Kelompok tertentu seperti keluarga dan kelompok etnis mungkin mengajar dan
memperkuat nilai-nilai tipe tertentu, contohnya; noble self cenderung
liberal secara politis, muda dn kompetitif. Reflector retoris cenderung
konservatif dan mereka lebih tua dari rata-rata noble self. Sensitifitas
retoris kelihatannya menjadi kelas menengah, teristimewa diantara kelompok yang
independen secara politis, dan memiliki beberapa ikatan etnis.
Terkait dengan gaya komunikator, sensitivitas retoris
merupakan individu yang memilki sikap atau gaya yang menonjol saat mereka
berkomunikasi. Robert Norton dan koleganya adalah peneliti gaya komunikasi dan
berpendapat bahwa kita berkomunikasi pada dua level. Kita bukan hanya
memberikan informasi, namun kita juga menyajikan informasi dalam bentuk tertentu
kepada orang lain dan bagaimana memahami dan bagaimana menanggapi suatu pesan.
Norton yakin bahwa isyarat yang terdapat dalam proses komunikasi berfungsi
sebagai suatu “pesan gaya” dengan mengisyaratkan bagaimana suatu pesan harus
diterima, disaring, diinterpretasikan dan dipahami.
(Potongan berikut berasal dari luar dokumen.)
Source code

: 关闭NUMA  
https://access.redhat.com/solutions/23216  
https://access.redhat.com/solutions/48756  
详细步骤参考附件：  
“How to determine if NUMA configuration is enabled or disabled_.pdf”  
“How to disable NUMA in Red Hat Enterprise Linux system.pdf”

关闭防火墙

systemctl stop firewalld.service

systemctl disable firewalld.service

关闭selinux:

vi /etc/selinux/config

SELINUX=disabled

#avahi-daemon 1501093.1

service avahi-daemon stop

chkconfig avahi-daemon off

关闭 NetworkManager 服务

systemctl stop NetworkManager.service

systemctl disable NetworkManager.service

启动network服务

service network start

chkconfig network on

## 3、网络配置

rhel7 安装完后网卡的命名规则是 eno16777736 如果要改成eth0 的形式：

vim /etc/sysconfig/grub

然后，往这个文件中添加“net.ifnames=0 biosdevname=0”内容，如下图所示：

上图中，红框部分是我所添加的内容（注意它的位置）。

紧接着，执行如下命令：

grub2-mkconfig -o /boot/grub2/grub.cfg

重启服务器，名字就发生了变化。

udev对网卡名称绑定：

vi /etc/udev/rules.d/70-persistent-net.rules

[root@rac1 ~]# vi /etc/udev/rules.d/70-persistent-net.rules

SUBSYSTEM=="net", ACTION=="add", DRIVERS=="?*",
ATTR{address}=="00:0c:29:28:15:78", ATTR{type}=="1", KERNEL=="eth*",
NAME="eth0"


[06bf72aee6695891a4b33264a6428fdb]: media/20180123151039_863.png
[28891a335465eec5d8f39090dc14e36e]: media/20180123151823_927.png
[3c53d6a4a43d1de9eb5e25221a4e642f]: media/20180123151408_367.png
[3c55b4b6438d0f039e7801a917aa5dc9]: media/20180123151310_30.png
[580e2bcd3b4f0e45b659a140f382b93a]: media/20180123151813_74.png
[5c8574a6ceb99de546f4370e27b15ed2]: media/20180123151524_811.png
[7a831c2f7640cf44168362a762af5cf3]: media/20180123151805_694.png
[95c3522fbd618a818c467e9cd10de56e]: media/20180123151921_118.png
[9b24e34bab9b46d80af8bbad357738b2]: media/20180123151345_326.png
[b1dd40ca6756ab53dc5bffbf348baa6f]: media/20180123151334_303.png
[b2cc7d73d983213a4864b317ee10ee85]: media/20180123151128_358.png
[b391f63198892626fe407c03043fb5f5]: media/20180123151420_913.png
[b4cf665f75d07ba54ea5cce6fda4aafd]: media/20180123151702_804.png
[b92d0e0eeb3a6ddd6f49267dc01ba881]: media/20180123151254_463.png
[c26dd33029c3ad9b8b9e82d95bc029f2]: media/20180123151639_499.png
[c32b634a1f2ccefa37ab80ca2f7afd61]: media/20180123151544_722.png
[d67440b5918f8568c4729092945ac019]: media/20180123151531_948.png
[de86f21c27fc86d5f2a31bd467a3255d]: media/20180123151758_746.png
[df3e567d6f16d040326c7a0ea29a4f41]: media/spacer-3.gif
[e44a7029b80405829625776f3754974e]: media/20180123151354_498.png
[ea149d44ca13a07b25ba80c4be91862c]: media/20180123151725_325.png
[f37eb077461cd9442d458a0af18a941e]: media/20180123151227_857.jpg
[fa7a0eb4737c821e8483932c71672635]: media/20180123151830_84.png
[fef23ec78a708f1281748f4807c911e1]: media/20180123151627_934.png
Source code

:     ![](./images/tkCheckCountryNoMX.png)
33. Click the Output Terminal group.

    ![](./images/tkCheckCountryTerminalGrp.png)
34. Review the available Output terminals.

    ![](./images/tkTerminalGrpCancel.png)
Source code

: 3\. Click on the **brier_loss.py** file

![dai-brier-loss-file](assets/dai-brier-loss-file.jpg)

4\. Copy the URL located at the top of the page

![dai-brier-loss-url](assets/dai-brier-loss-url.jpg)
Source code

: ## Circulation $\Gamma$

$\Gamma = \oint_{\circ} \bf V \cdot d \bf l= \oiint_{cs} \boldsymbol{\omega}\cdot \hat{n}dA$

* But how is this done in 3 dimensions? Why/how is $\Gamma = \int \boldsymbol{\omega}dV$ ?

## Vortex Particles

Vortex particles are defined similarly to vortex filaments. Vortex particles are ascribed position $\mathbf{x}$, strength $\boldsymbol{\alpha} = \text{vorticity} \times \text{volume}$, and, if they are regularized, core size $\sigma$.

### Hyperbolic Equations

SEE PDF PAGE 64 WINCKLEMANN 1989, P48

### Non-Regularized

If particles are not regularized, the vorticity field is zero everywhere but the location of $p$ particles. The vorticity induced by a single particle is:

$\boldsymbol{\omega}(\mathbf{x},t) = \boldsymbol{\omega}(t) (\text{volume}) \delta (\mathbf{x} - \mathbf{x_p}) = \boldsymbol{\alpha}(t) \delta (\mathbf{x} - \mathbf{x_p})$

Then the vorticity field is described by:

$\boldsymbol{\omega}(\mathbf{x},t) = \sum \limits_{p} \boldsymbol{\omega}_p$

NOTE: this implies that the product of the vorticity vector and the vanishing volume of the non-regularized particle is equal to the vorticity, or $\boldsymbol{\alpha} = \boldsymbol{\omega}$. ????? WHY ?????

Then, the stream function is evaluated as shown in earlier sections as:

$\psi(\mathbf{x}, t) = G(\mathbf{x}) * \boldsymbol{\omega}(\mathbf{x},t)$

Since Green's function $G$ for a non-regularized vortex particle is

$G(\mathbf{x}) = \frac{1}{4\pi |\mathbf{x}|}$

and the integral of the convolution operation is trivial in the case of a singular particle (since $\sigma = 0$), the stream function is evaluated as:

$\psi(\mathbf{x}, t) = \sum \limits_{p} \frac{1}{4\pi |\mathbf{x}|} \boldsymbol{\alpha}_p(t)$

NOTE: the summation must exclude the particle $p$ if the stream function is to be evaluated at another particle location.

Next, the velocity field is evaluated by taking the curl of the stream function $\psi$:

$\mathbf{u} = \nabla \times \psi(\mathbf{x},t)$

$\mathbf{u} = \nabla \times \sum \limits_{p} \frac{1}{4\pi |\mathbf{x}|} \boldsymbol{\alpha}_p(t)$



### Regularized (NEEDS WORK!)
Ada sejumlah gaya yang memungkinkan. Setiap gaya adalah
suatu kombinasi dari variabel tertentu. Norton telah menemukan variabel yang
dapat masuk ke dalam gaya keseluruhan individu, termasuk dominasi, perilaku
dramatis, suka berbedebat, semangat, meninggalkan kesan, relaksasi, penuh
perhatian, keterbukaan dan keramahtamahan. Tumpang tindih seringkali berada
diantara variabel-variabel tersebut.
Agresi
Agresi atau aplikasi tekanan kepada orang lain biasanya
diobservasi dalam komunikasi. Pengembangan konsep ini dilakukan oleh Dominic
Ifante dan koleganya. Mereka berpendapat bahwa agresi dapat menjadi konstruktif
ketika ia ditujukan untuk memperbaiki kondisi atau meningkatkan suatu hubungan
dan dapat pula menjadi destruktif bila ia menyebabkan ketidakpuasan atau
merusak hubungan dengan berbagai cara.
Agresi terdiri dari empat sifat yaitu; ketegasan, kesukaan
berdebat, permusuhan dan keagresifan verbal. Dua yang pertama adalah positif
dan pasangan kedua adalah negatif. Ketegasan mengemukakan hak seseorang tanpa
menghambat hak orang lain. Sebagai suatu sifat, ia merupakan tendensi untuk
bereaksi jujur.
Kesukaan berbedebat adalah tendensi mengajak bercakap-cakap
tentang berbagai topik-topik kontroversial. Mendukung titik pandang seseorang
dan menolak keyakinan pihak lain. Infante yakin bahwa kesukaan berdebat dapat
memperbaiki pembelajaran, membantu orang melihat titik pandang orang lain,
meningkatkan kredibilitas, dan membangun kecakapan berkomunikasi. Individu
argumentatife (suka berdebat) berdasarkan definisi adalah asertif, walaupun
tidak seluruh orang asertif adalah argumentatif.
Permusuhan adalah tendensi menampilkan marah. Penting untuk
dicatat bahwa seseorang dapat menjadi asertif, bahkan argumentatif tanpa marah.
Tidak seperti ketegasan dan suka berbedat, permusuhan melibatkan sifat lekas
marah, negativisme, kebencian dan kecurigaan. Permusuhan jelas merupakan sifat
negatif.
Keagresifan
verbal sering walaupun tidak selalu diasosiasikan dengan permusuhan.
Keagresifan verbal merupakan upaya menyakiti seseorang tidak secara fisik,
namun secara emosional, menyerang idea dan keyakinan. Agresi verbal juga
menyerang ego/konsep diri, menyertakan semacam taktik sebagai penghinaan,
kata-kata tidak senonoh, ancaman dan ledakan emosional. Ia menghasilkan
kemarahan, keadaan memalukan, menyakiti perasaan dan reaksi negatif lain.